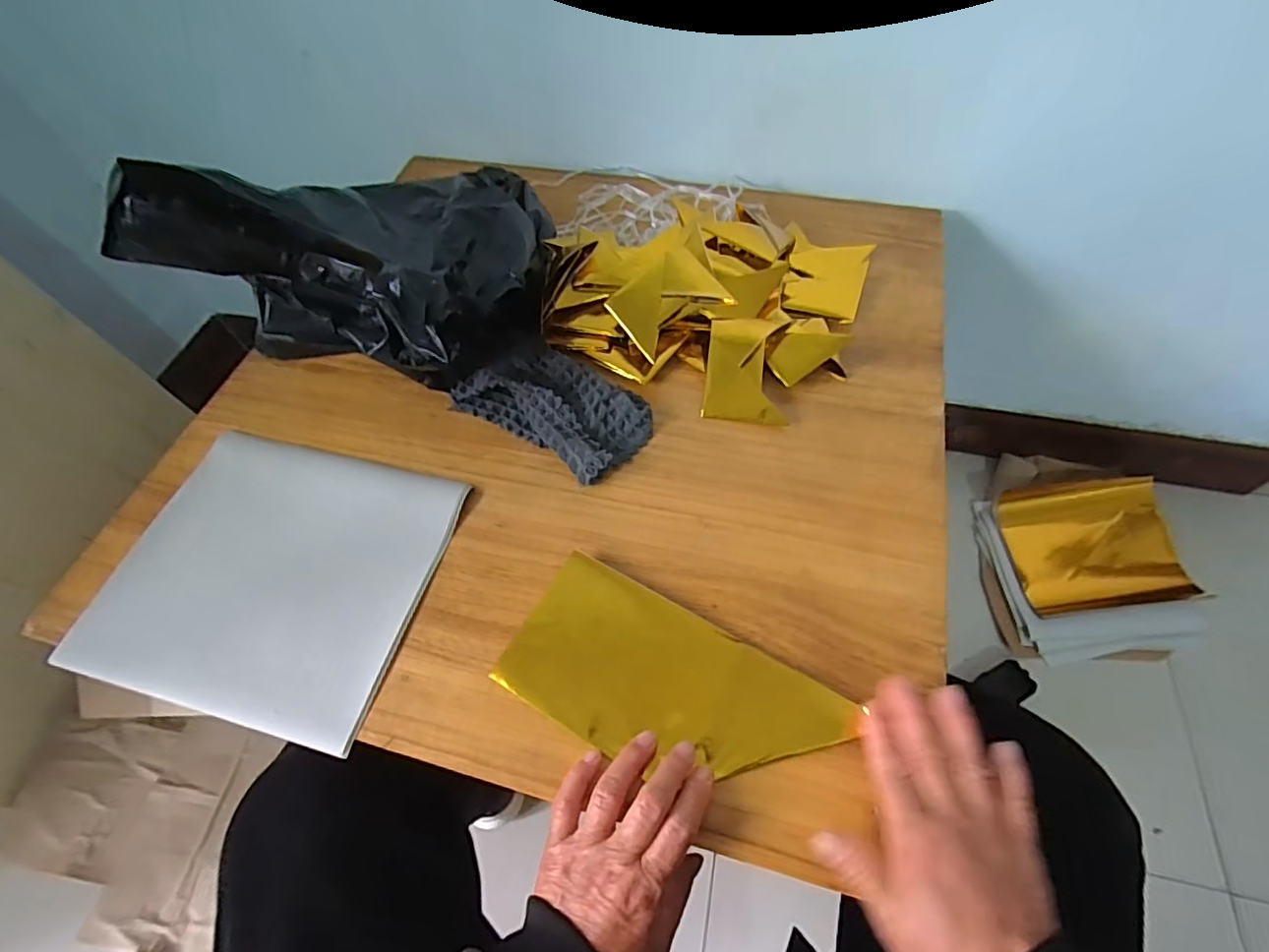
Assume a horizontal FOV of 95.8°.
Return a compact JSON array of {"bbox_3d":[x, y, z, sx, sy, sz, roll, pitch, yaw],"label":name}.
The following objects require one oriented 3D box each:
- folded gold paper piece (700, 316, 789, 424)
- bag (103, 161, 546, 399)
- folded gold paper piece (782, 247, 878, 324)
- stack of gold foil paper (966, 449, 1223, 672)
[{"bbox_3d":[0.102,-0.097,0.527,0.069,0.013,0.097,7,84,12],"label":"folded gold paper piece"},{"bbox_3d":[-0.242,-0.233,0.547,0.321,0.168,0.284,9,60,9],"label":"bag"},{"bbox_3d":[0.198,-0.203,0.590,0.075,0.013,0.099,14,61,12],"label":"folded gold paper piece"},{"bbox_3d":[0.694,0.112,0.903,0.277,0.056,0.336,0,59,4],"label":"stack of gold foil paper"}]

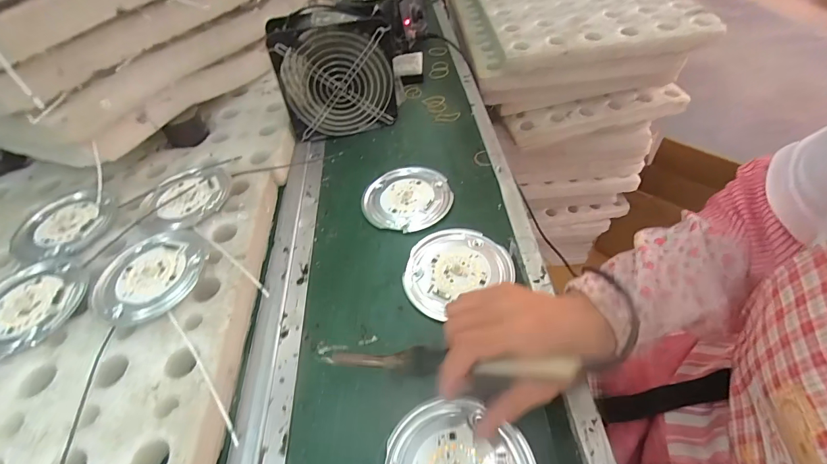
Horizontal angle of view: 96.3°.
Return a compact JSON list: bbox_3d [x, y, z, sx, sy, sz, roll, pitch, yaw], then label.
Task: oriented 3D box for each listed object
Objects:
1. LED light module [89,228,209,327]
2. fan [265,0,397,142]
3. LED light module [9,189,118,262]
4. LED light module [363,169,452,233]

··········

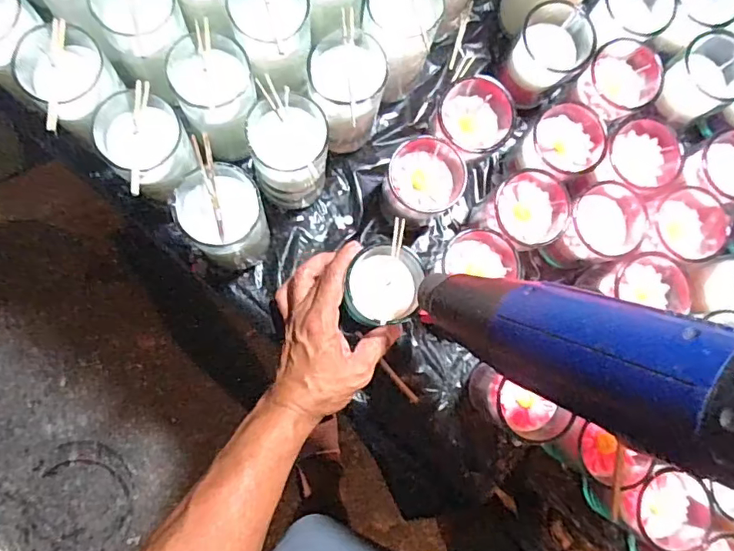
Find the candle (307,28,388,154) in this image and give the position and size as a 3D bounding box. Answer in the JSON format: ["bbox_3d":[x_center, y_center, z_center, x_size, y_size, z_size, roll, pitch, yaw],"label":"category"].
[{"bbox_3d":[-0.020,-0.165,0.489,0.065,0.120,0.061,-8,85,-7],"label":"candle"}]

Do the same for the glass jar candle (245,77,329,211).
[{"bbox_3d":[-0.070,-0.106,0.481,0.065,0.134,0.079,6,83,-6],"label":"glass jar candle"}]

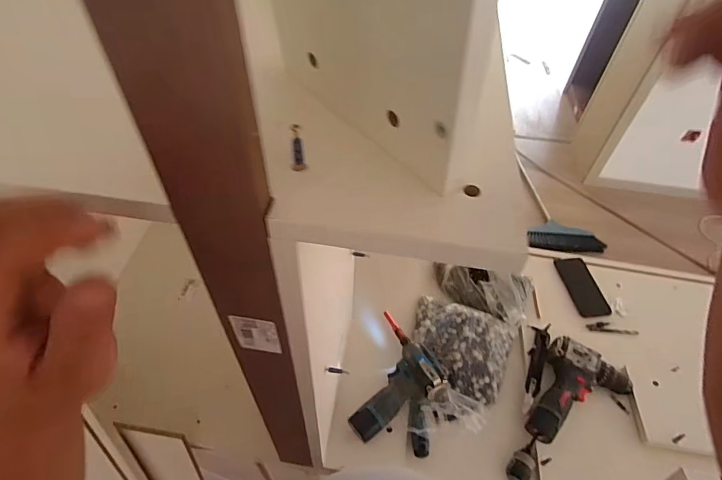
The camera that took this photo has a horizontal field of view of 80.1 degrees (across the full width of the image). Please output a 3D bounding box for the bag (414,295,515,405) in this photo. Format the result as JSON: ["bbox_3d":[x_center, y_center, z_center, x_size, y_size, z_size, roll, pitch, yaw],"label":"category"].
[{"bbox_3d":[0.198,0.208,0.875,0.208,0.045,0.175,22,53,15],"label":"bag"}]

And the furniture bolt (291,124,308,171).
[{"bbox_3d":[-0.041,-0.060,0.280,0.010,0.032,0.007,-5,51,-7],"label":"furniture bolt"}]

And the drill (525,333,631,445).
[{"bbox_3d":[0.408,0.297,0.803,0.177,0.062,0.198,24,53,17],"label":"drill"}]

··········

Give again exactly, and only, the lines above starting at the one with "2. fan [265,0,397,142]" and ending at the one with "4. LED light module [363,169,452,233]".

2. fan [265,0,397,142]
3. LED light module [9,189,118,262]
4. LED light module [363,169,452,233]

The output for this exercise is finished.